Benchmarking Security in the HiFive1

No the other was computation only. I rewrote the program to check my syscall overhead. Next, Im going to time a context switch assuming that pmp would need to be reconfigured.

My original test was using the debug version, I ran the sieve program again as a release version with optimizations.

cycles: 186673
instructions: 130662
CPI: 1.429

This is like 30 times as fast as before! I had no idea that using a release version (takes longer to compile) would affect it that much. I need to test my system call again with the a release version.

I haven’t been keeping up with this thread… are you talking about Freedom-E-SDK’s debug versus release CONFIGURATIONs? (If not, please disregard the following.)

If so, IIRC, debug uses -O0 whereas release uses -O2. Consider trying -O3, or even -Ofast. Take a look at the GCC docs to get an idea what these mean.

omg. There’s never any good reason to use -O0. Gcc makes just awful code with that – and it’s not even easier to debug. Always at least -O1 !

I’m using the Rust compiler cargo which is built on LLVM

I got my system calls down to 314 instructions at 2290 cycles (~7.16us @ 320MHz). The context switch as far as re-configuring the PMP registers came in at about 5k cycles which is ~16us @ 320 MHz. I don’t really need a context switch in my programming, and a real switch would be more involved then just changing the PMP configs and addresses. I was just curious.

That seems like a surprising mismatch between instructions and cycles.

I wonder if the code is reading constants out of the SPI flash – including such things as virtual function dispatch tables, if Rust has those. It’s really really slow to read data from the flash as there is no dcache.

I don’t know how Rust sets things up … or Metal for that matter … but in the old sdk there is a setting at line 84 in https://github.com/sifive/freedom-e-sdk/blob/v1_0/bsp/env/freedom-e300-hifive1/init.c:

// Div = f_sck/2
SPI0_REG(SPI_REG_SCKDIV) = 8;

With the 8 setting and a 256 MHz main clock it runs the SPI at 32 MHz which is excessively slow for loading code from flash to icache, but more importantly for loading constant data. The flash spec says it can run at 133 MHz. For my own use at 256 MHz I change the setting to 2 (as in the comment) to run the flash at 128 MHz. Maybe for 320 MHz you’d need to use 3, giving 107 MHz. Also, I think the flash is quad SPI but is only being run at single.

If you can find where this is set up in Rust then maybe you can experiment with this and it might make your code much faster.

Or else make sure you’re not doing any data loads from the flash memory range by moving any frequently accessed constant data to RAM – you can get the linker to do this, or else simply declaring it non-constant will do it too.

I believe the cycle disparity is definitely flash/cache related, but really it is above my pay-grade at this point. There is a rust e310x and e310x-hal crate, but most of it looks like something that came from the Roswell crash site. https://github.com/riscv-rust/e310x/blob/master/src/common/qspi0/sckdiv.rs
I might get to that level one day :slight_smile: For now, it works the way I need it to.

I may have not run enough iterations when timing my system calls.
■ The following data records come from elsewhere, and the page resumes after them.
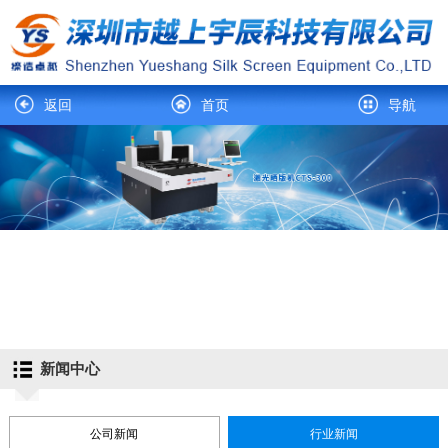
返回
首页
导航
新闻中心
公司新闻
行业新闻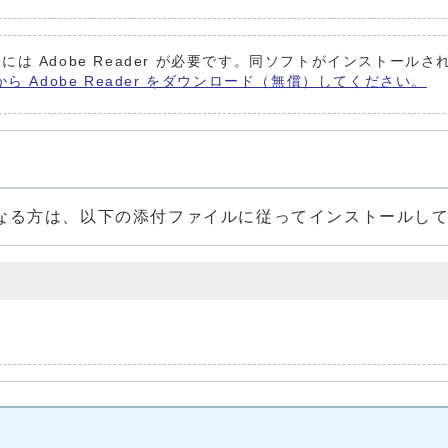
には Adobe Reader が必要です。同ソフトがインストール
から Adobe Reader をダウンロード（無償）してください。
なる方は、以下の添付ファイルに従ってインストールし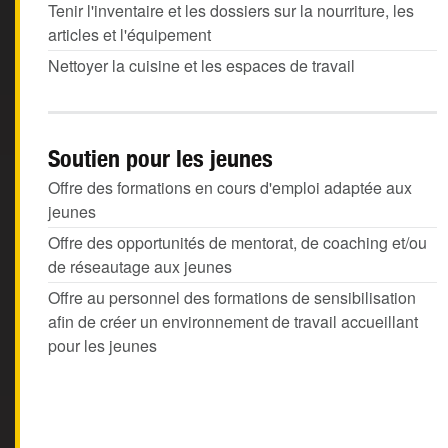
Tenir l'inventaire et les dossiers sur la nourriture, les
articles et l'équipement
Nettoyer la cuisine et les espaces de travail
Soutien pour les jeunes
Offre des formations en cours d'emploi adaptée aux
jeunes
Offre des opportunités de mentorat, de coaching et/ou
de réseautage aux jeunes
Offre au personnel des formations de sensibilisation
afin de créer un environnement de travail accueillant
pour les jeunes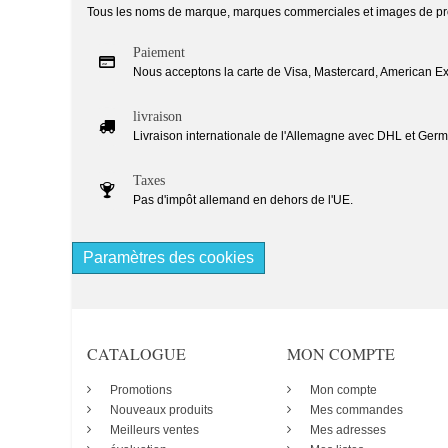
Tous les noms de marque, marques commerciales et images de produi
Paiement
Nous acceptons la carte de Visa, Mastercard, American Exp
livraison
Livraison internationale de l'Allemagne avec DHL et Germ
Taxes
Pas d'impôt allemand en dehors de l'UE.
Paramètres des cookies
CATALOGUE
MON COMPTE
Promotions
Mon compte
Nouveaux produits
Mes commandes
Meilleurs ventes
Mes adresses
I rewrote the program slightly, and made sure I used the release profile. 1000 iterations came back as 134 instructions and 194 cycles. That makes much more sense :slight_smile:

I also added a i2c temp sensor, PCT2075, and read the temperature several times in machine mode then from u mode with system calls. With optimizations, u-mode came back as only 100 cycles more per read

That is much more in line with what I’d expect.

Measuring cycles is tricky. You have to make sure to pre-run all the code you’re measuring – including the measuring code itself.